Я наблюдал, как Джим вытирался, одолжив полотенце у одной из своих русалок. Ко мне подошел малыш, мальчишка лет четырех, он захватил в свой крошечный кулачок песку и швырнул его прямо мне в лицо. Я не пошевелился. Забияка стоял, грозно хмурясь, и его испачканный в песке ротик победоносно скривился — маленький избалованный нахал. Я поманил его пальцем, чтобы он подошел поближе. Ну, давай же, давай! Засранец не двигался.

— Эй, парнишка, иди сюда. У меня есть целая коробка конфет из крысиных какашек специально для тебя.

Злыдень поморщился, повернулся и побежал. Я смотрел на его маленькую несуразную жопку. Две грушевидные ягодицы усердно толкались, словно хотели оторваться друг от друга. Рядом объявился другой враг — Джим — великий бабник. Он стоял надо мной и тоже хмурился.

— Ушли, — сообщил он.

Я посмотрел на то место, где они сидели, девиц действительно не было.

— Куда они дают? — спросил я.

— Кто ебать дает? Я взял телефончики у двух самых лучших.

— Лучших в чем?

— В ебли, дрочила!

Я встал.

— За дрочилу я тебя сейчас урою, сука!

Его лицо было особенно красиво на морском ветру. Я живо представил себе, как он рухнет на песок и будет корчиться от боли. Джим отпрянул.

— Спокойно, Хэнк. Ты можешь взять телефон в любое время.

— Оставь себе. У меня не такие крутые яйца, как у тебя!

— Ну, хорошо, хорошо. Мы же друзья, правда?

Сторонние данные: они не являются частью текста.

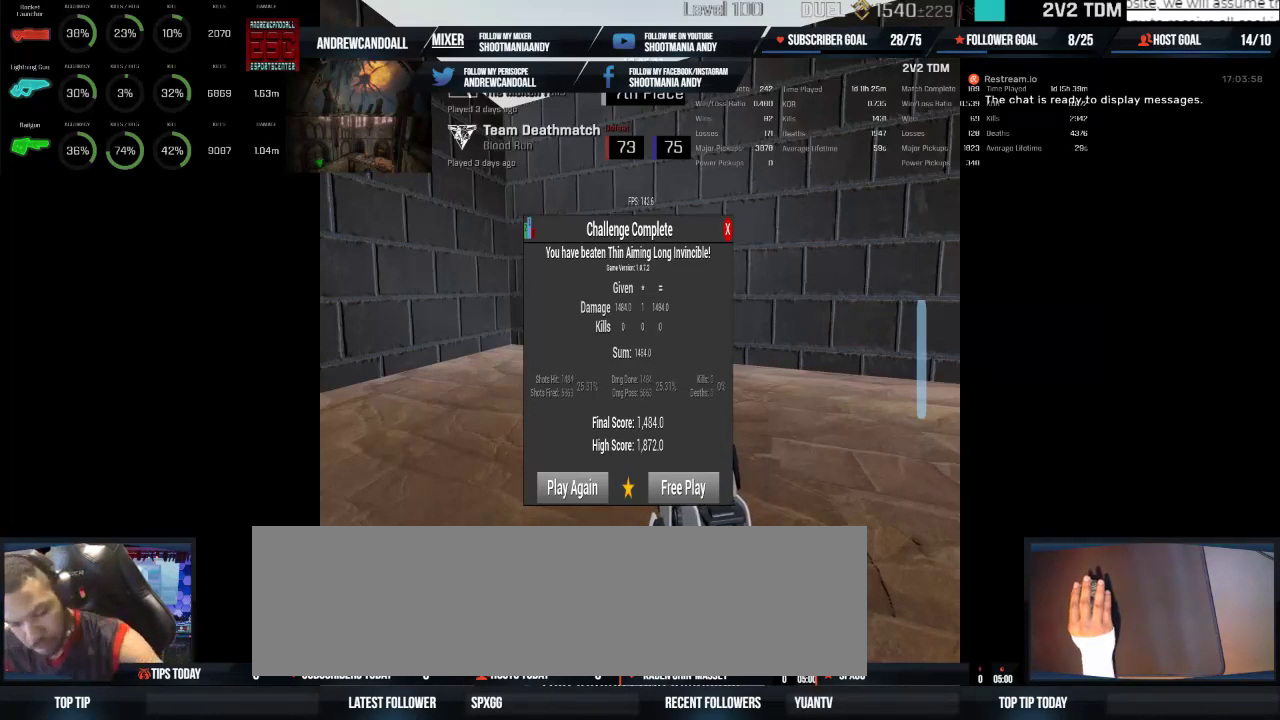
{"keys": ["ctrl"], "mouse": [], "events": [[450, "ctrl", "down"]]}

Мы двинулись по пляжу за своими велосипедами, которые спрятали за чьим-то домом на берегу. Мы шли по раскаленному песку, и каждый знал, чей сегодня был день. Кулаки ничего не могли изменить в этой ситуации. Конечно, с их помощью можно было добиться некоторого облегчения, но не больше. На обратном пути я уже не пытался обставить Джимми на своем велосипеде. Мне нужно было нечто радикальное, например, зеленый купе с блондинкой, чьи волосы развевались бы на ветру.

40

РТОК был отстойником неудачников. Как я уже говорил, этот класс был альтернативой физкультурной группе. Я мог бы пойти в физкласс, но мне не хотелось, чтобы все таращились на мои гнойники и шрамы. Личный состав РТОК состоял из чудил, не любивших спорт, и из тех бедолаг, которых запихали сюда родители.

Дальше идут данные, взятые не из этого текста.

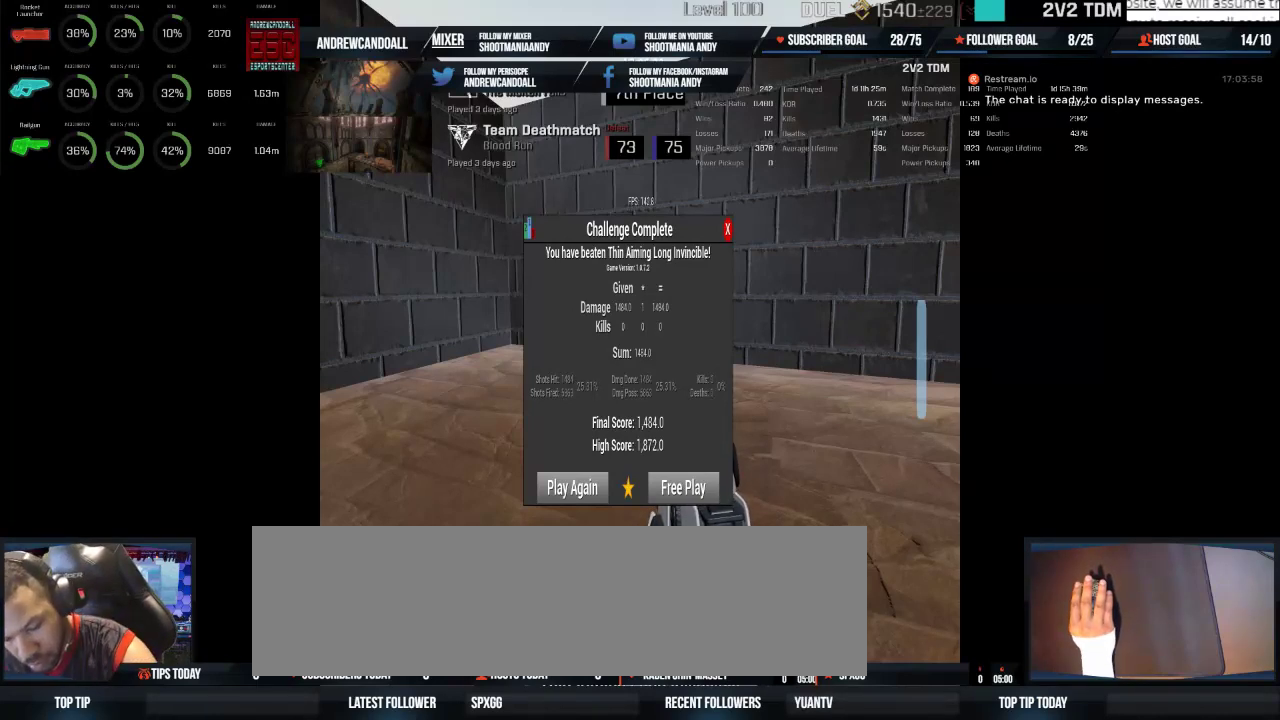
{"keys": ["ctrl"], "mouse": [], "events": []}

Они считали это проявлением патриотизма. Среди богатых родителей было больше патриотов, наверное, потому что они и теряли больше в случае порабощения страны. Бедных родителей-патриотов было гораздо меньше, и зачастую они проявляли его только потому, что этого от них требовали, косвенно, но требовали. Или же таким хитроумным маневром они могли приподняться в глазах общественности. Подсознательно, бедняки (особенно чернокожие) понимали, что им ничего не грозит, если страну поработят русские, немцы, китайцы или японцы. Возможно, что ситуация даже улучшится. Но так как большинство родителей челсовских учеников были при бабках, у нас в школе числился один из самых больших РТОКов в городе.

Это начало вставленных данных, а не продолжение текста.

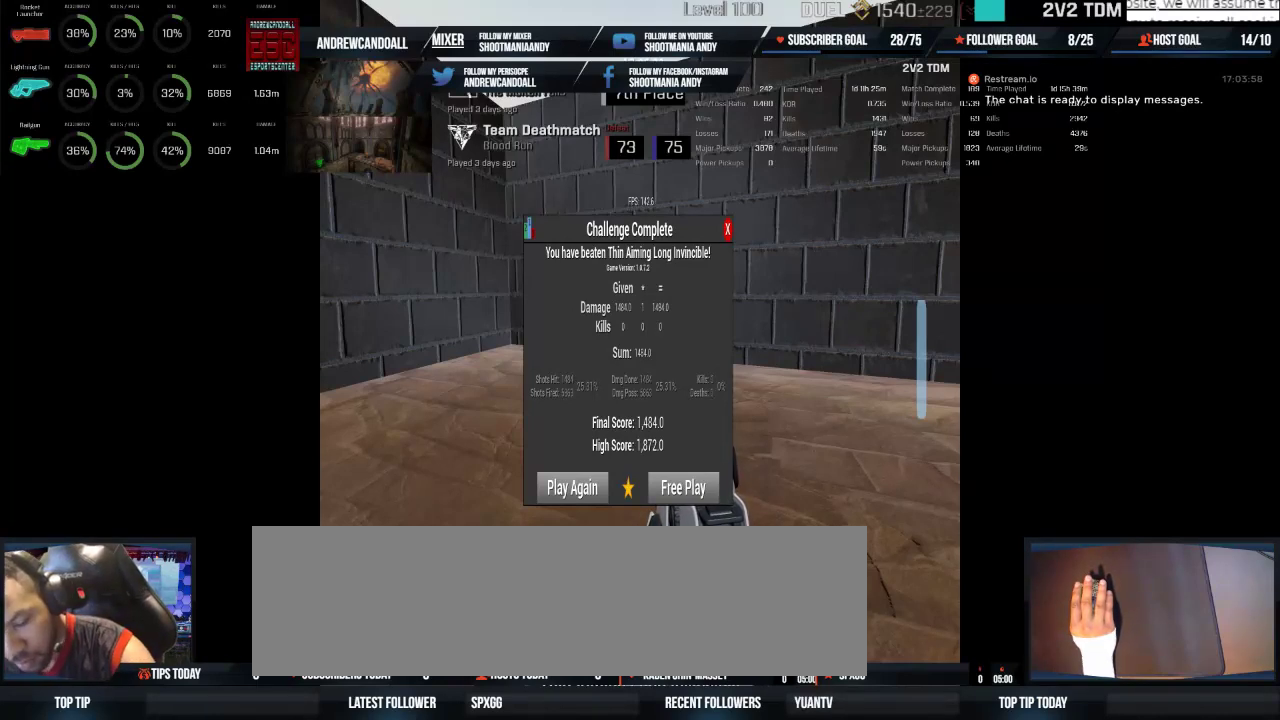
{"keys": [], "mouse": [], "events": [[317, "ctrl", "up"]]}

Итак, мы маршировали под палящим солнцем, учились сооружать походные туалеты, бороться со змеиными укусами, ухаживать за ранеными, накладывать жгут, колоть штыком врага. Мы изучали ручные гранаты, тайное проникновение на территорию противника, дислокацию войск, отступление, наступление, интеллектуальные и физические дисциплины. Мы ездили на стрельбище, и самые меткие получали медали. Наш корпус участвовал в военных маневрах. Мы высаживались в лесах и разыгрывали учебную военную кампанию. Мы ползали по-пластунски, путаясь в своих винтовках. Мы были очень серьезны, даже я поддался. Было в этом что-то волнующее, что заставляло кровь бегать быстрее. Мы все понимали, по крайней мере, большинство из нас, что это чушь и профанация, но что-то перемыкало у нас в мозгах, и мы рвались в бой. Командовал нами отставной армейский офицер — полковник Сассекс — дряхлый и слюнявый старик. Тонкими струйками слюни вытекали из краешков рта и сливались в большие капли под подбородком. Полковник никогда ничего не говорил. Он просто стоял в своем мундире, увешанном орденами и медалями. За это школа платила ему зарплату. Во время наших учебных маневров он приносил с собой блокнот для подсчета очков, взбирался на самое высокое место и, наблюдая за ходом сражения, делал в блокноте пометки. Но полковник никогда не говорил нам, кто победил. Каждая сторона считала себя победившей. Скверная ситуация.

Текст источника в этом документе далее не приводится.